Joachim Huber wundert sich über die Star-Inflation bei der ARD-Krimireihe und entdeckt beim "Tatort" Parallelen zum "Traumschiff".

Als Harald Schmidt vom Schauspieler zur Knallcharge wechselte, hatte er sich ein Argument überlegt. Drehort gehe künftig vor Drehbuch. Seitdem macht sich Schmidt als Kreuzfahrtdirektor Oskar Schifferle auf dem „Traumschiff“ des ZDF zum Affen. Ist dem Harald Schmidt völlig schnurz, zehn Millionen Zuschauer können nicht irremachen.

Nora Tschirner und Christian Ulmen Beim nächst erfolgreichen Format im deutschen Primetime-Fernsehen, dem „Tatort“ im Ersten, wird – nicht mehr – anders gedacht und gehandelt. Der BR meint, er müsse jetzt auch einen Franken-Krimi ins erste Programm bringen. Der MDR ist schon weiter, er hat Thüringen, genauer: Weimar entdeckt und die Besetzung gefunden – Nora Tschirner und Christian Ulmen werden immer an Weihnachten mit Punsch und Flunsch herumfahnden.
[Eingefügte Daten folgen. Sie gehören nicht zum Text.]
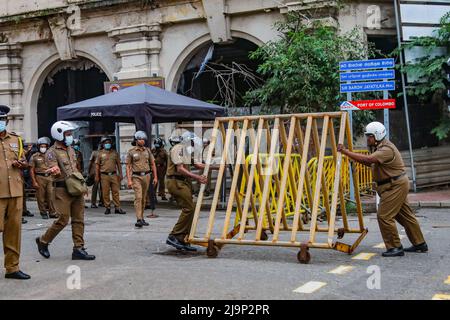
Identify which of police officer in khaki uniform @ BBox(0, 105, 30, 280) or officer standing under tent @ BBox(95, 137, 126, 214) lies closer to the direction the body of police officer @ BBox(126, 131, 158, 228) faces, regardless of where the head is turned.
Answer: the police officer in khaki uniform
MDR-Fernsehchef Wolf-Dieter Jacobi will vor Freude fast in die Ilm springen: „Wir sind sehr stolz, dass wir zwei deutsche Superstars gewinnen konnten.“ Das ist so toll, wie Ulrich Tukur für den HR agiert oder Til Schweiger für den NDR. Einmal im Jahr tun sie das, der Schauplatz ist höchstens Kulisse, an den Nummernschildern und am Dialekt der Büroassistentin erkennbar. Die „Tatortisierung“ der deutschen Fernsehlandschaft plus das Engagement der Superstars bringen den Krimi um.
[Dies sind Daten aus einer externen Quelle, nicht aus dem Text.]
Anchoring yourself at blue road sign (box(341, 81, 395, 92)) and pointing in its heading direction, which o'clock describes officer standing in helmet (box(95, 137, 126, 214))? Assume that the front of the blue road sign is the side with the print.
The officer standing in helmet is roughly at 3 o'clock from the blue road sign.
Mehr „Tatorte“ und mehr „Polizeirufe“ werden die Schlagzahl der eingeführten Krimis im Jahr senken. Wie sich da Figuren, Biografien entwickeln sollen? Sollen sie gar nicht, mehr und mehr laufen diese Instant-Kommissare durchs Bild. Die jüngste Novität aus Dortmund steht als Beispiel ein. „Alter Ego“, Ende September im Ersten, bot Konzentration auf Kommissar Peter Faber (gespielt von Jörg Hartmann). So breit wie tief wurde eine schwer verwundete Seele – gilt im Fernsehen immer als Ausweis von Interessantheit – auserzählt. Wer als „Schizo“, als Beziehungsgestörter, als Defekt-Deutscher eingeführt wird, der ist sofort identifizierbar. Die Figur muss sich nicht entwickeln, der Zuschauer wird ins Reiz-Reaktions-Schema integriert. Drum herum werden Flach-Menschen drapiert, der eigentliche Mordfall ist von so luzider Schlichtheit, dass es schon verwundert, warum der Täter sich kein Schild „Gesucht – Gefunden“ auf die Stirn pappt.
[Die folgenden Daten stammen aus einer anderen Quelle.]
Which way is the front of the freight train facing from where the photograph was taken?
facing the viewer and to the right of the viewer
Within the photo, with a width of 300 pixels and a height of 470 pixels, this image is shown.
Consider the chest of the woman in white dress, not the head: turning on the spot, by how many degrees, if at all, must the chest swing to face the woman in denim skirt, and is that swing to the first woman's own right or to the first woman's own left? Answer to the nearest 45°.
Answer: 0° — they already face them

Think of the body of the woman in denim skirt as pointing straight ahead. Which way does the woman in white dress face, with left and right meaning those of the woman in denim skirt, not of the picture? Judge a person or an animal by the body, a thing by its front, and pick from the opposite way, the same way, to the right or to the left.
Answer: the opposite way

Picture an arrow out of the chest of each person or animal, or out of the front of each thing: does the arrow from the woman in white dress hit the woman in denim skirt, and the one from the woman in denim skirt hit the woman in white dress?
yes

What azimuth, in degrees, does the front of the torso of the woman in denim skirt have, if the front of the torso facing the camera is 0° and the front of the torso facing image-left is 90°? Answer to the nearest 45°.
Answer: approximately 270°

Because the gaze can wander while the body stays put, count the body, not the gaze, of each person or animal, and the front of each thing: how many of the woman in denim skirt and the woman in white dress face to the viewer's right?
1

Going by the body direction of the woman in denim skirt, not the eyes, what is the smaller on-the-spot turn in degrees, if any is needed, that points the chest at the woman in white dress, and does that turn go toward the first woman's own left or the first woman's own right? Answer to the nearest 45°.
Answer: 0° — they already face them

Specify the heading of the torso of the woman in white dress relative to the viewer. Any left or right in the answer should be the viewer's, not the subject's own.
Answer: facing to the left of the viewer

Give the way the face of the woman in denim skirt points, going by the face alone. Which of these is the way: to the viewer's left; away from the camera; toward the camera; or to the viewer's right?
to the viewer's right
Das wird mit den Superstar-Fahndern noch schlimmer werden. Die Dominanz der Prominenz wird das eigentliche „Whodunit“ aus dem „Tatort“ weiter herauspressen. Der ARD-Krimi will glitzern, als Prunkstück von Autors Raffinesse, zu laufender Dramaturgie und zugespitzter Inszenierung möchte er länger nicht glänzen. Stars werden inszeniert, im besten Falle interpretiert. Da irgendeiner der Täter sein muss, wird irgendeiner als Täter ausgeguckt. Geht auch anders, es sei nur an den letzten HR-„Tatort“ mit Andrea Sawatzki und Jörg Schüttauf erinnert. „Weil sie böse sind“: ein Highsmith-Krimi, in dem ein Matthias Schweighöfer einen Milan Peschel zum Mörder manipuliert. Die Fahnder sehen es mit Staunen, Randfiguren im blutigen Menschen-Spiel.

Wenn Tukur, Schweiger, Ulmen und Tschirner einmal pro ARD-Jahr an den „Tatort“ drängen, wird Spannungs-Fernsehen gegen Starkino eingetauscht. Der Fall als Folie, vom Drehbuchautor mit den üblichen Glutamat-Tricksereien zum Amuse-Gueule eines erstaunlich genügsamen Publikums hochgejazzt. Da ist der „Tatort“ nur gut besetzt.

Der Sonntagabendkrimi ist mit seiner Star-Aufmerksamkeits-Sehnsucht, seiner missverstandenen „Deutschland, überall ,Tatort’-Land“-Manie auf das „Traumschiff“ gekommen. Längst ist nicht mehr wichtig, was da als „Tatort“ kommt, wichtig ist nur noch, dass der „Tatort“ am Sonntag um 20 Uhr 15 kommt. Oder um es mit Schmidt-Schifferle zu sagen: „Mörder ahoile“.